Living in the age of Big Data, everything seems possible. With all the data we have and generate at our fingertips, we should almost be able to create our own destiny. But as we use more and more data presenting results in a meaningful way is not always easy. Moreover it is a big challenge to present results from hundreds of variables in a way that is understandable for the human brain and at the same time meaningful, correct and complete. It is one of the reasons that business intelligence dashboards or enterprise dashboards are very popular with management. A dashboard is a visualization tool that shows the current status of an organization’s predefined key performance indicators (KPI) in a limited number of screens. It is in fact a one page real time updated management report and an ideal instrument for management to improve its operational efficiency by turning the relevant knobs. It is also sometimes used to show press, share- and stakeholders where a company is in terms of performance; a picture tells a thousand words.
It is what the Dutch government must have had in mind when they were increasingly faced with ICT project disasters (i.e. GPS, SPEER, C2000, INDiGO, EPD, PSO, TAX-i, P-Direkt) and public outcry over wasted taxpayers’ money. Bad press and public pressure to do something about it sparked the development of a government ICT project dashboard (Rijks ICT-dashboard) in 2011. It was not intended to directly prevent ICT disasters but rather as a way to create more transparency towards how and where the taxpayer’s money was spent. In the dashboard the current status of ICT projects can be checked. It shows project description, purpose, budget and scheduling, reasons as to why it is over/under budget, early or late plus the current status of the project (delivered, abandoned, in progress, not started yet). Colors in the accelerometer graph indicate whether a project needs attention (yellow) action (red) or can be considered as normal (green). The initiative should be praised as an attempt to provide transparency into government IT projects. In fact the tool works pretty well albeit it a bit slow. It shows some interesting details:
- All projects are marked green (normal) in terms of overall performance (on budget and timeliness)
- Only 8 out of a total of 65 projects require ‘attention’ with regard to budget
- No actions required as to budget issues
- 7 projects required attention with regard to timeliness
- 1 project that required action with regard to timeliness took 5 years to complete; two more than the planned 3 years
- 1 project was abandoned
The dashboard shows that the government thinks they are doing pretty good when it comes to delivering ICT projects on time and within budget. That is one way to look at it.
Two examples:
SPEER (Strategic Process and Enterprise Resource Planning Enabled Re-engeneering) is a project from the Ministry of Defense that aims to improve financial and logistical processes. The first plans date back to 2000. The project was initiated in 2002 and estimated to be completed in 7 years.

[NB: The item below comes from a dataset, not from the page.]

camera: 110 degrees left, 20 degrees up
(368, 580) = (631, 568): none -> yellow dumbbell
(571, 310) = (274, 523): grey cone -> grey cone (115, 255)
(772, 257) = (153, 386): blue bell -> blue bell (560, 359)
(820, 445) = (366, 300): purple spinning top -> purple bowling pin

The latest estimated time of delivery is now 2014. The initial budget was €185 million while the latest budget shows €276 million. It shows 5 year overtime and €90 million over budget and counting.
GPS (Geïntegreerd Proces Systeem) is a project from the Ministry of Justice and aims to replace the state prosecution paper file system. The project was started in 2001 with an initial budget of €50 million and an estimated time of delivery of 4 years. Due date was 2004. It finally cost €133 million and was delivered officially February 2nd 2011. After delivery of the project it was silently dropped at the end of 2011. It apparently failed as it was hardly used by the people who it was intended for.

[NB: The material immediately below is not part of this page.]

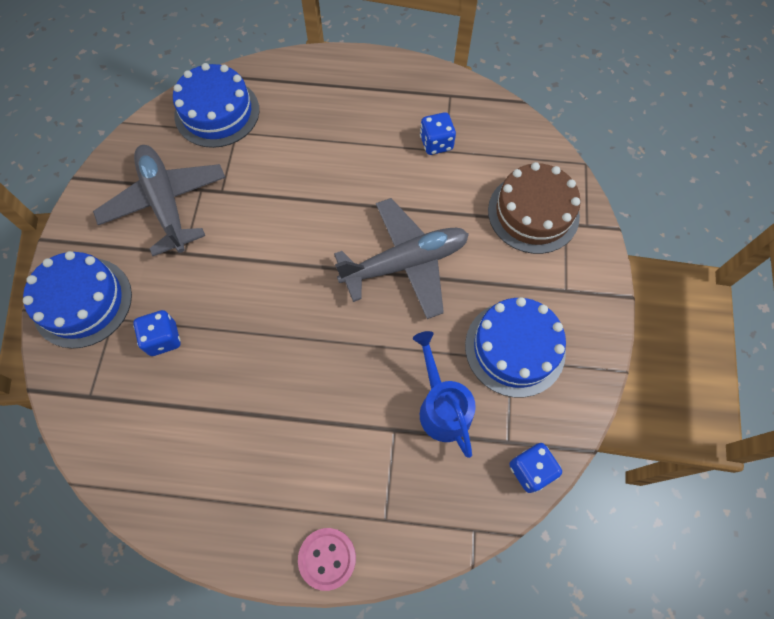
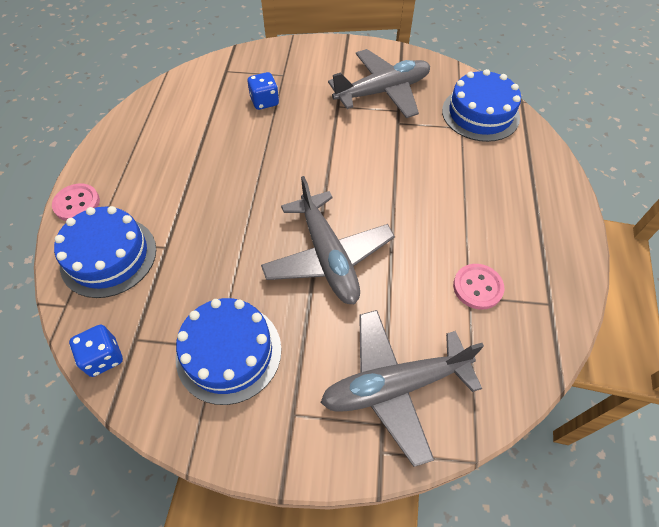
camera: 90 degrees right, 10 degrees down
(82, 302) = (297, 59): blue cake -> blue cake (108, 256)
(436, 143) = (477, 287): blue dice -> pink button
(441, 406) = (180, 283): blue watering can -> none
(533, 213) = (394, 386): brown cake -> grey plane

Both projects are indicated on the dashboard as normal projects (everything in the green) while budget and timeliness were nowhere near to what was initially planned for. The government trick is to do a project rescoping when a project threatens to push across the boundaries of time and budget; this eventually leads to more budget and more time and a normal ‘green’ situation. The reality is way different in the case of SPEER and GPS.
It is great example of how an attractive presentation tool leads to confusion and misleading results. Dashboards are strong visualization tools but even simple ones, showing only two KPI’s (budget and time) can apparently hide more than they show. In the case of the government ICT dashboard it looks like a well meant but missed opportunity; unless it was intentional of course.
For companies, dashboards are of significant help for pinpointing aspects of the organization that need attention, action, monitoring or anything else. They can however not afford to have dashboards misrepresenting reality as they would soon be out of business. As management increasingly relies on correct, complete and up-to-date data, dashboards are becoming even more important. With the integration of scorecard methods that show progress over time towards specific business goals these real-time dashboards could become standard equipment for enterprise management. Key to a successful dashboard is therefore to have it serve a true business goal (strategic and/or operational) translated into meaningful KPI’s that are generated by reliable, correct, timely and complete data and handled by sound analysis. Leaving out any one of the above will most surely lead to failed dashboard applications and could harm the business.